Friday, January 28, 2011

Barford: A Frustrated Talent

Readers of this blog will be familiar with the ins and outs of my tempestuous and often oppositional relationship with Paul Barford, an archaeologist whose views regarding private collecting of "archaeological artifacts" have led to frequent conflicts in his and my blogs.

In this post I seek to unveil Mr. Barford as perhaps being a possibly once very highly regarded antiquarian talent whose career in archaeology was somehow derailed by processes unclear to me, which have never been publicly explained and which might not stand the light of day if they were now fairly exposed.

Perhaps one of the most burdensome aspects of my conflicting views regarding Mr.

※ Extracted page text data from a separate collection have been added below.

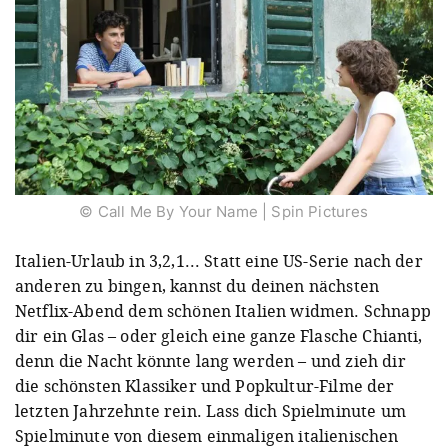
© Call Me By Your Name | Spin Pictures
Italien-Urlaub in 3,2,1... Statt eine US-Serie nach der
anderen zu bingen, kannst du deinen nächsten
Netflix-Abend dem schönen Italien widmen. Schnapp
dir ein Glas – oder gleich eine ganze Flasche Chianti,
denn die Nacht könnte lang werden – und zieh dir
die schönsten Klassiker und Popkultur-Filme der
letzten Jahrzehnte rein. Lass dich Spielminute um
Spielminute von diesem einmaligen italienischen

Barford is that he is without question a very knowledgeable, perhaps definitive expert in many aspects of archaeology. Whilst I do not include numismatics in that informed appraisal of his professional expertise, I still consider it to be on the whole very impressive. One could fairly characterize my perspective of Mr. Barford as a "love-hate" relationship. I love his impressive expertise. I hate his reckless and (in my view) often irresponsible tendencies to pass judgment upon issues regarding which he is not an expert. I would be glad to pass many agreeable hours in a discussion of the merits of "top brewing" vs. "bottom brewing" with Mr. Barford in a less oppositional environment. I have no doubt that his knowledge of antique brewing practices vastly exceeds anything I could ever hope to attain.

But in struggling with that clearly favorable impression of Mr. Barford, I am also oppressed by my informed view that if Mr. Barford devoted the remainder of his life to an intensive study of numismatics, he could not hope to learn half of what I (or many other experts in that discipline) presently understand.

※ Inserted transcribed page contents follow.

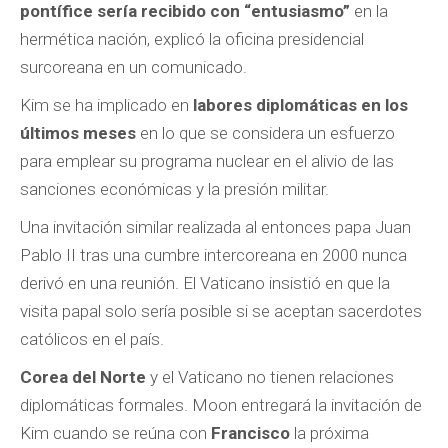
pontífice sería recibido con “entusiasmo”
en la
hermética nación, explicó la oficina presidencial
surcoreana en un comunicado.
Kim se ha implicado en
labores diplomáticas en los
últimos meses
en lo que se considera un esfuerzo
para emplear su programa nuclear en el alivio de las
sanciones económicas y la presión militar.
Una invitación similar realizada al entonces papa Juan
Pablo II tras una cumbre intercoreana en 2000 nunca
derivó en una reunión. El Vaticano insistió en que la
visita papal solo sería posible si se aceptan sacerdotes
católicos en el país.
Corea del Norte
y el Vaticano no tienen relaciones
diplomáticas formales. Moon entregará la invitación de
Kim cuando se reúna con
Francisco
la próxima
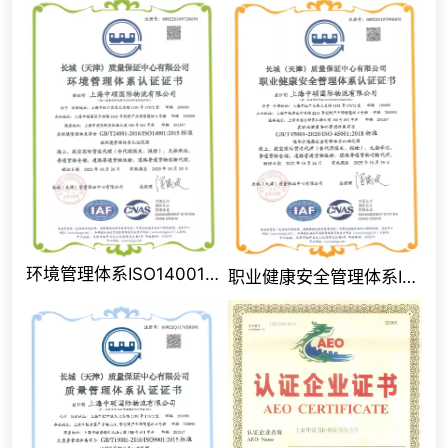
环境管理体系ISO14001认证证书
职业健康安全管理体系ISO45001认证证书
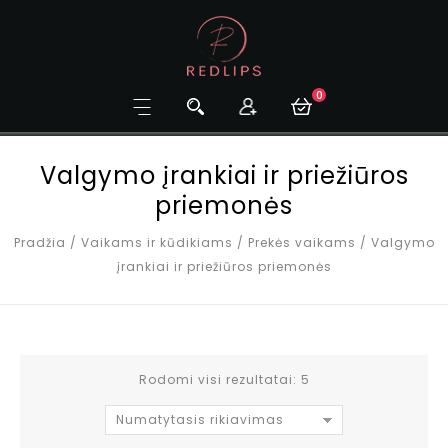
0
Valgymo įrankiai ir priežiūros
priemonės
Pradžia
/
Vaikams ir kūdikiams
/
Prekės vaikams
/
Valgymo
įrankiai ir priežiūros priemonės
Rodomi visi rezultatai: 5
Numatytasis rikiavimas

In taking a rational view of the merits of expert opinion, society long ago came to realize that experts are not infallible, nor are they free from bias. Such a perspective characterizes my informed view of Mr. Barford and his opinions. His views are not evenly founded upon infallible expertise, nor are they unbiased. But still, these views should not be ignored.

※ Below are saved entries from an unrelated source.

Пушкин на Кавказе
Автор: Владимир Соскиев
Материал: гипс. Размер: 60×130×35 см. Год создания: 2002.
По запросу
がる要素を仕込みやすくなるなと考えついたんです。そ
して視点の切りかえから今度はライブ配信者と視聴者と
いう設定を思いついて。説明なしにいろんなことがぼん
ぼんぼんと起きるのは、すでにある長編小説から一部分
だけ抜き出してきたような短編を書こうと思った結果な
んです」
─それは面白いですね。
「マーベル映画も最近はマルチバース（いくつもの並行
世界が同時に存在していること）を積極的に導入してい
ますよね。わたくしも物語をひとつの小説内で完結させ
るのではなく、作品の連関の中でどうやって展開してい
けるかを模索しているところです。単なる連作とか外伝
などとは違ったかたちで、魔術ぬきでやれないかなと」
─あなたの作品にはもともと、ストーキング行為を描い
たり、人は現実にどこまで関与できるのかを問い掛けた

In those seven words is a significant statement which I do not now pretend to be able to fully encompass. Others understand Mr. Barford much better than I, perhaps much better than he does himself. Possibly their insights will become available as insights into how the present conflict between collecting and archaeology may ultimately be resolved.

Others, perhaps better qualified than I, have decided to negatively characterize his provocative remarks and often outrageous assertions. But for all the distaste and overt offence that I often feel for the lack of nuanced sensitivity and fairness in Mr. Barford's biased views, that bias, more than anything else, is the reason for which I believe that they cannot be ignored.

There is more than one way to deal with perspectives that are controversial and seemingly irreconcilable. During the worldwide catastrophe that took place between 1939 and 1945, it became clear that doctrinaire pursuit of such conflicts in the face of evidence that they were socially irresponsible had become disastrous to the regimes imposing those conflicts.